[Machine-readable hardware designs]
——————

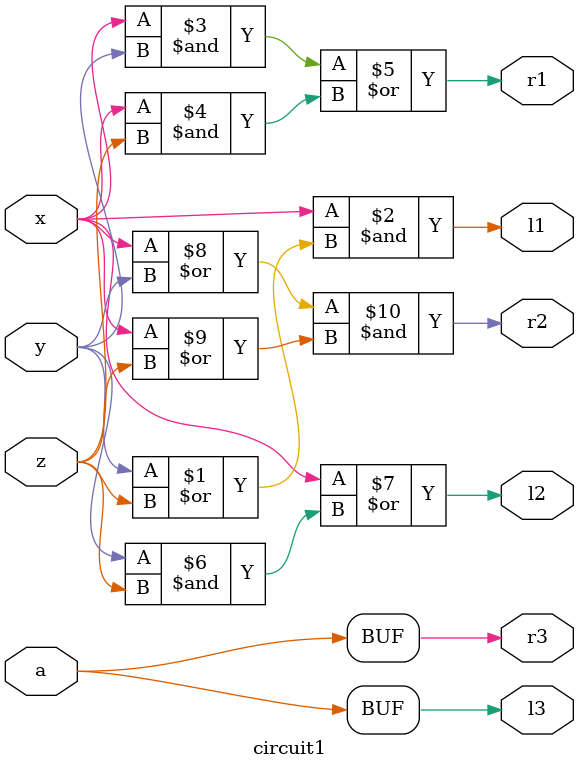
<source format=v>
module circuit1(x,y,z,a,l1,r1,l2,r2,l3,r3);
input x,y,z,a;
output l1,r1,l2,r2,l3,r3;
assign l1=(x&(y|z));
assign r1=((x&y)|(x&z));
assign l2=(x|(y&z));
assign r2=((x|y)&(x|z));
assign l3=a;
assign r3=~(~a);
endmodule

</source>
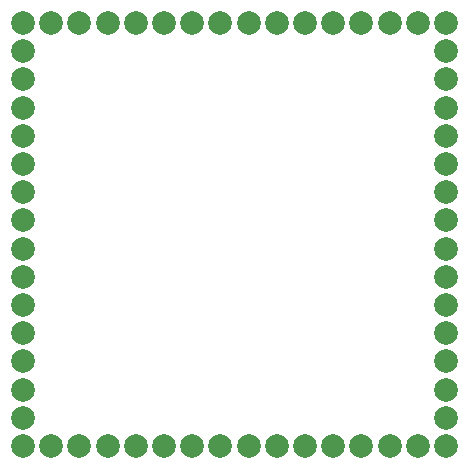
<source format=gbl>
G04*
G04 #@! TF.GenerationSoftware,Altium Limited,Altium Designer,21.8.1 (53)*
G04*
G04 Layer_Physical_Order=4*
G04 Layer_Color=16711680*
%FSLAX25Y25*%
%MOIN*%
G70*
G04*
G04 #@! TF.SameCoordinates,1A9603C8-DC4E-418C-A41D-35C8E6E290D8*
G04*
G04*
G04 #@! TF.FilePolarity,Positive*
G04*
G01*
G75*
%ADD18C,0.07874*%
D18*
X166957Y119957D02*
D03*
Y157557D02*
D03*
Y91757D02*
D03*
Y166957D02*
D03*
Y129357D02*
D03*
Y138757D02*
D03*
Y148157D02*
D03*
Y101157D02*
D03*
Y110557D02*
D03*
Y25957D02*
D03*
Y63557D02*
D03*
Y72957D02*
D03*
Y82357D02*
D03*
Y35357D02*
D03*
Y44757D02*
D03*
Y54157D02*
D03*
X25957Y25957D02*
D03*
X72957D02*
D03*
X35357D02*
D03*
X63557D02*
D03*
X54157D02*
D03*
X44757D02*
D03*
X82357D02*
D03*
X91757D02*
D03*
X129357D02*
D03*
X101157D02*
D03*
X119957D02*
D03*
X110557D02*
D03*
X157557D02*
D03*
X148157D02*
D03*
X138757D02*
D03*
X25957Y119957D02*
D03*
Y157557D02*
D03*
Y91757D02*
D03*
Y166957D02*
D03*
Y129357D02*
D03*
Y138757D02*
D03*
Y148157D02*
D03*
Y101157D02*
D03*
Y110557D02*
D03*
Y35357D02*
D03*
Y44757D02*
D03*
Y54157D02*
D03*
Y63557D02*
D03*
Y72957D02*
D03*
Y82357D02*
D03*
X35357Y166957D02*
D03*
X72957D02*
D03*
X63557D02*
D03*
X54157D02*
D03*
X44757D02*
D03*
X82357D02*
D03*
X157557D02*
D03*
X129357D02*
D03*
X101157D02*
D03*
X91757D02*
D03*
X119957D02*
D03*
X110557D02*
D03*
X148157D02*
D03*
X138757D02*
D03*
M02*

</source>
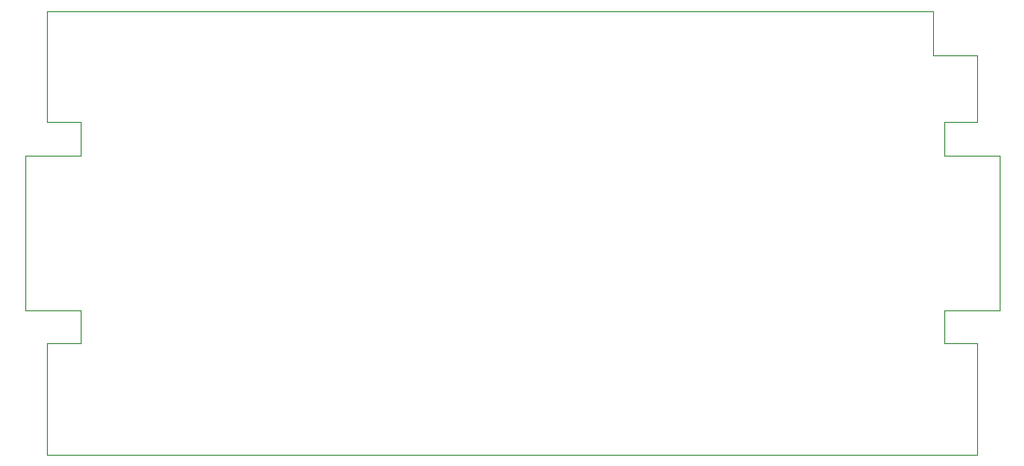
<source format=gbr>
G04 #@! TF.GenerationSoftware,KiCad,Pcbnew,5.1.5+dfsg1-2build2*
G04 #@! TF.CreationDate,2021-03-10T23:59:30+01:00*
G04 #@! TF.ProjectId,iotOnOff,696f744f-6e4f-4666-962e-6b696361645f,rev?*
G04 #@! TF.SameCoordinates,Original*
G04 #@! TF.FileFunction,Profile,NP*
%FSLAX46Y46*%
G04 Gerber Fmt 4.6, Leading zero omitted, Abs format (unit mm)*
G04 Created by KiCad (PCBNEW 5.1.5+dfsg1-2build2) date 2021-03-10 23:59:30*
%MOMM*%
%LPD*%
G04 APERTURE LIST*
%ADD10C,0.100000*%
G04 APERTURE END LIST*
D10*
X180000000Y-74100000D02*
X184000000Y-74100000D01*
X180000000Y-70100000D02*
X180000000Y-74100000D01*
X100000000Y-110100000D02*
X100000000Y-100100000D01*
X98000000Y-83100000D02*
X103000000Y-83100000D01*
X103000000Y-83100000D02*
X103000000Y-80100000D01*
X103000000Y-100100000D02*
X103000000Y-97100000D01*
X98000000Y-97100000D02*
X98000000Y-83100000D01*
X100000000Y-80100000D02*
X100000000Y-70100000D01*
X100000000Y-100100000D02*
X103000000Y-100100000D01*
X103000000Y-80100000D02*
X100000000Y-80100000D01*
X103000000Y-97100000D02*
X98000000Y-97100000D01*
X184000000Y-100100000D02*
X184000000Y-110100000D01*
X181000000Y-100100000D02*
X184000000Y-100100000D01*
X181000000Y-97100000D02*
X181000000Y-100100000D01*
X186000000Y-97100000D02*
X181000000Y-97100000D01*
X186000000Y-83100000D02*
X186000000Y-97100000D01*
X181000000Y-83100000D02*
X186000000Y-83100000D01*
X181000000Y-80100000D02*
X181000000Y-83100000D01*
X184000000Y-80100000D02*
X181000000Y-80100000D01*
X184000000Y-74100000D02*
X184000000Y-80100000D01*
X184000000Y-110100000D02*
X100000000Y-110100000D01*
X100000000Y-70100000D02*
X180000000Y-70100000D01*
M02*

</source>
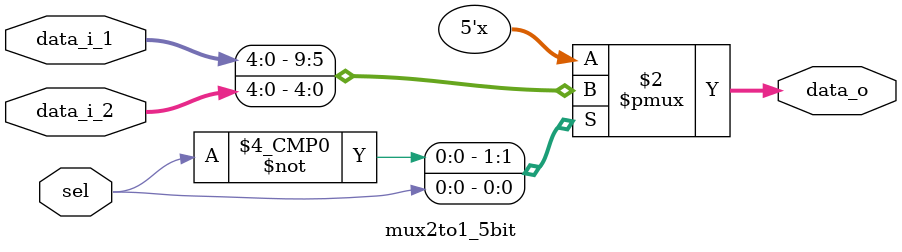
<source format=v>
`timescale 1ns / 1ps

module mux2to1_5bit(
    input wire sel,
    input wire [4:0]data_i_1,
    input wire [4:0]data_i_2,
    output reg [4:0]data_o
    );

    always@ (*)
    begin
        case(sel)
            1'b0: data_o = data_i_1;
            1'b1: data_o = data_i_2;
            default: data_o = 5'b00000;
        endcase
    end



endmodule

</source>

——————

### Your task
Please take the lines from the beginning of the data above through the line holding "G04 Gerber Fmt" and transcribe them exactly, without any pictures.

### Response
<source format=v>
module circuit1(x,y,z,a,l1,r1,l2,r2,l3,r3);
input x,y,z,a;
output l1,r1,l2,r2,l3,r3;
assign l1=(x&(y|z));
assign r1=((x&y)|(x&z));
assign l2=(x|(y&z));
assign r2=((x|y)&(x|z));
assign l3=a;
assign r3=~(~a);
endmodule

</source>
<source format=gbl>
G04*
G04 #@! TF.GenerationSoftware,Altium Limited,Altium Designer,21.8.1 (53)*
G04*
G04 Layer_Physical_Order=4*
G04 Layer_Color=16711680*
%FSLAX25Y25*%
%MOIN*%
G70*
G04*
G04 #@! TF.SameCoordinates,1A9603C8-DC4E-418C-A41D-35C8E6E290D8*
G04*
G04*
G04 #@! TF.FilePolarity,Positive*
G04*
G01*
G75*
%ADD18C,0.07874*%
D18*
X166957Y119957D02*
D03*
Y157557D02*
D03*
Y91757D02*
D03*
Y166957D02*
D03*
Y129357D02*
D03*
Y138757D02*
D03*
Y148157D02*
D03*
Y101157D02*
D03*
Y110557D02*
D03*
Y25957D02*
D03*
Y63557D02*
D03*
Y72957D02*
D03*
Y82357D02*
D03*
Y35357D02*
D03*
Y44757D02*
D03*
Y54157D02*
D03*
X25957Y25957D02*
D03*
X72957D02*
D03*
X35357D02*
D03*
X63557D02*
D03*
X54157D02*
D03*
X44757D02*
D03*
X82357D02*
D03*
X91757D02*
D03*
X129357D02*
D03*
X101157D02*
D03*
X119957D02*
D03*
X110557D02*
D03*
X157557D02*
D03*
X148157D02*
D03*
X138757D02*
D03*
X25957Y119957D02*
D03*
Y157557D02*
D03*
Y91757D02*
D03*
Y166957D02*
D03*
Y129357D02*
D03*
Y138757D02*
D03*
Y148157D02*
D03*
Y101157D02*
D03*
Y110557D02*
D03*
Y35357D02*
D03*
Y44757D02*
D03*
Y54157D02*
D03*
Y63557D02*
D03*
Y72957D02*
D03*
Y82357D02*
D03*
X35357Y166957D02*
D03*
X72957D02*
D03*
X63557D02*
D03*
X54157D02*
D03*
X44757D02*
D03*
X82357D02*
D03*
X157557D02*
D03*
X129357D02*
D03*
X101157D02*
D03*
X91757D02*
D03*
X119957D02*
D03*
X110557D02*
D03*
X148157D02*
D03*
X138757D02*
D03*
M02*

</source>
<source format=gbr>
G04 #@! TF.GenerationSoftware,KiCad,Pcbnew,5.1.5+dfsg1-2build2*
G04 #@! TF.CreationDate,2021-03-10T23:59:30+01:00*
G04 #@! TF.ProjectId,iotOnOff,696f744f-6e4f-4666-962e-6b696361645f,rev?*
G04 #@! TF.SameCoordinates,Original*
G04 #@! TF.FileFunction,Profile,NP*
%FSLAX46Y46*%
G04 Gerber Fmt 4.6, Leading zero omitted, Abs format (unit mm)*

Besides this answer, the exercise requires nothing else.